Available data:

______

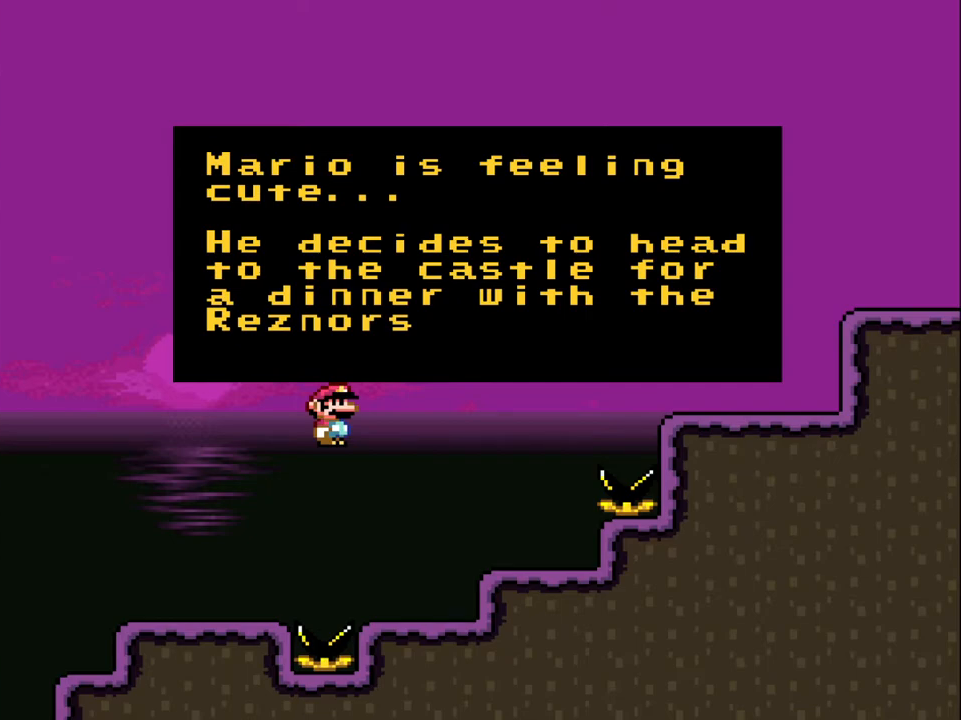
{"buttons": ["B"], "events": [[33, "A", "down"], [67, "A", "up"], [67, "B", "down"], [133, "B", "up"], [283, "B", "down"], [333, "B", "up"], [500, "B", "down"]]}
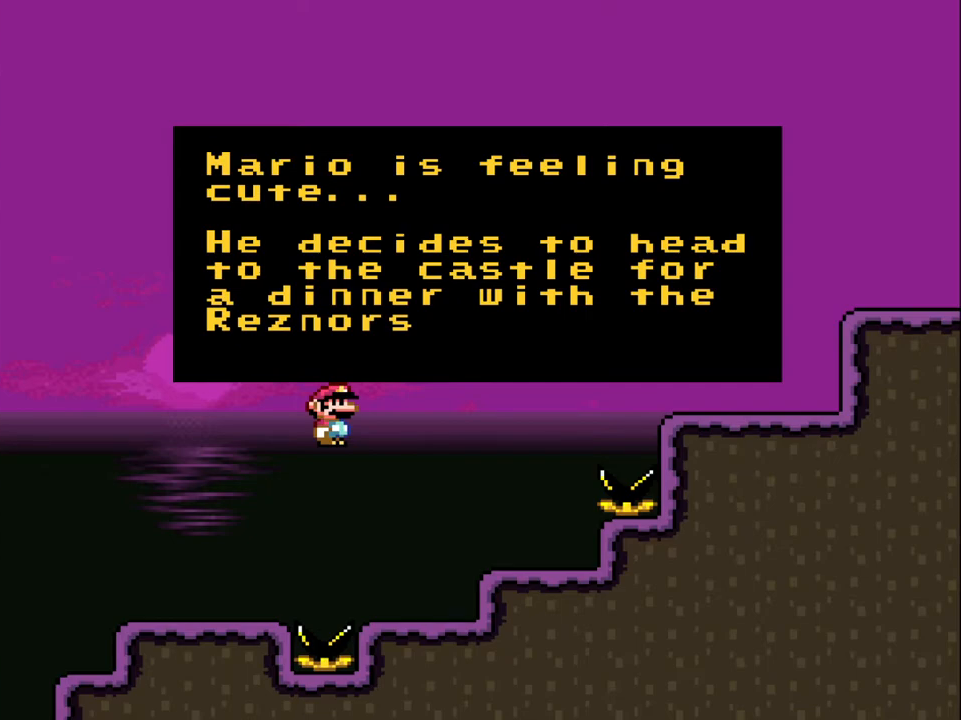
{"buttons": [], "events": [[17, "B", "up"], [183, "B", "down"], [217, "B", "up"], [367, "A", "down"], [417, "A", "up"], [417, "B", "down"], [450, "B", "up"]]}
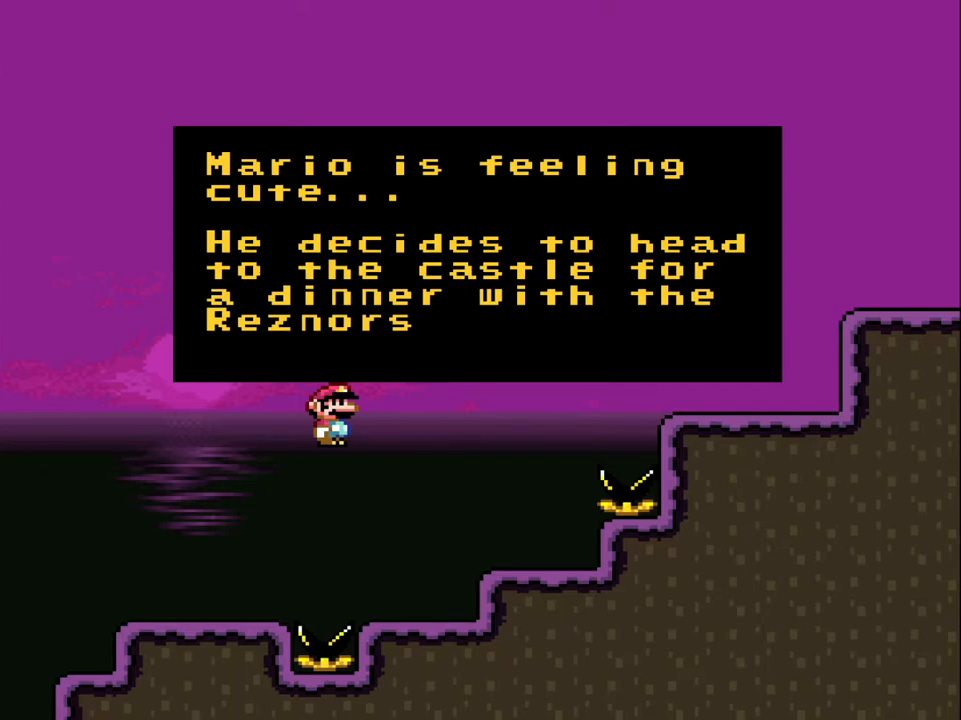
{"buttons": [], "events": [[100, "A", "down"], [100, "B", "down"], [133, "A", "up"], [183, "B", "up"], [300, "A", "down"], [333, "B", "down"], [350, "A", "up"], [417, "B", "up"]]}
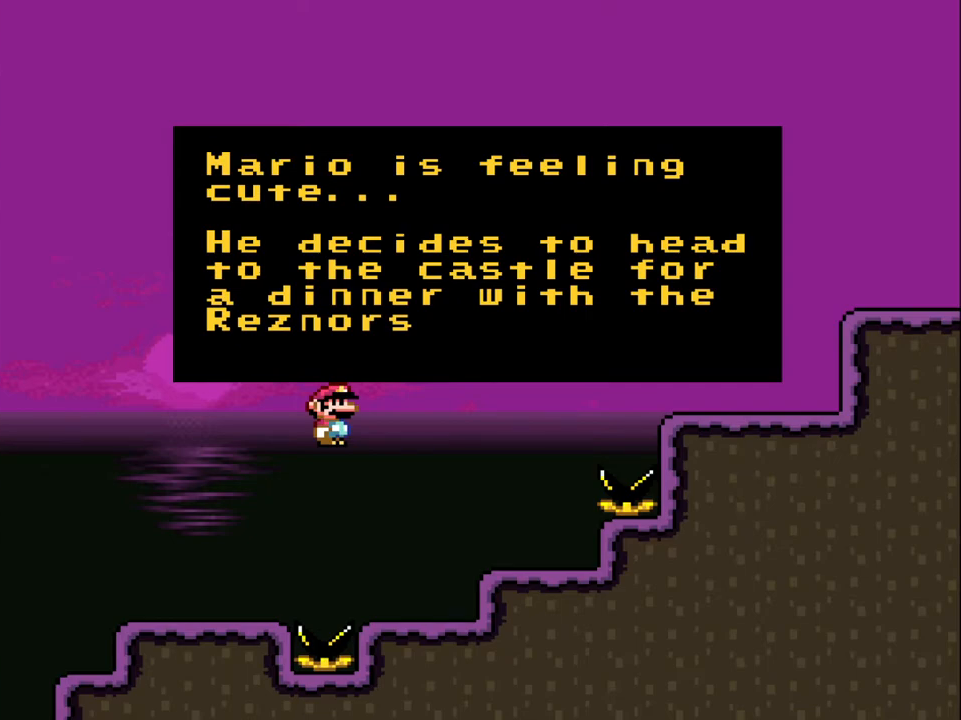
{"buttons": ["B"], "events": [[17, "A", "down"], [67, "B", "down"], [83, "A", "up"], [150, "B", "up"], [217, "A", "down"], [300, "A", "up"], [300, "B", "down"], [350, "B", "up"], [467, "A", "down"], [483, "A", "up"], [483, "B", "down"]]}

______

Work task:
All of the data above is to be repeated exactly, with the pictures left out.

Solution for this problem:
{"buttons": ["B"], "events": [[33, "A", "down"], [67, "A", "up"], [67, "B", "down"], [133, "B", "up"], [283, "B", "down"], [333, "B", "up"], [500, "B", "down"]]}
{"buttons": [], "events": [[17, "B", "up"], [183, "B", "down"], [217, "B", "up"], [367, "A", "down"], [417, "A", "up"], [417, "B", "down"], [450, "B", "up"]]}
{"buttons": [], "events": [[100, "A", "down"], [100, "B", "down"], [133, "A", "up"], [183, "B", "up"], [300, "A", "down"], [333, "B", "down"], [350, "A", "up"], [417, "B", "up"]]}
{"buttons": ["B"], "events": [[17, "A", "down"], [67, "B", "down"], [83, "A", "up"], [150, "B", "up"], [217, "A", "down"], [300, "A", "up"], [300, "B", "down"], [350, "B", "up"], [467, "A", "down"], [483, "A", "up"], [483, "B", "down"]]}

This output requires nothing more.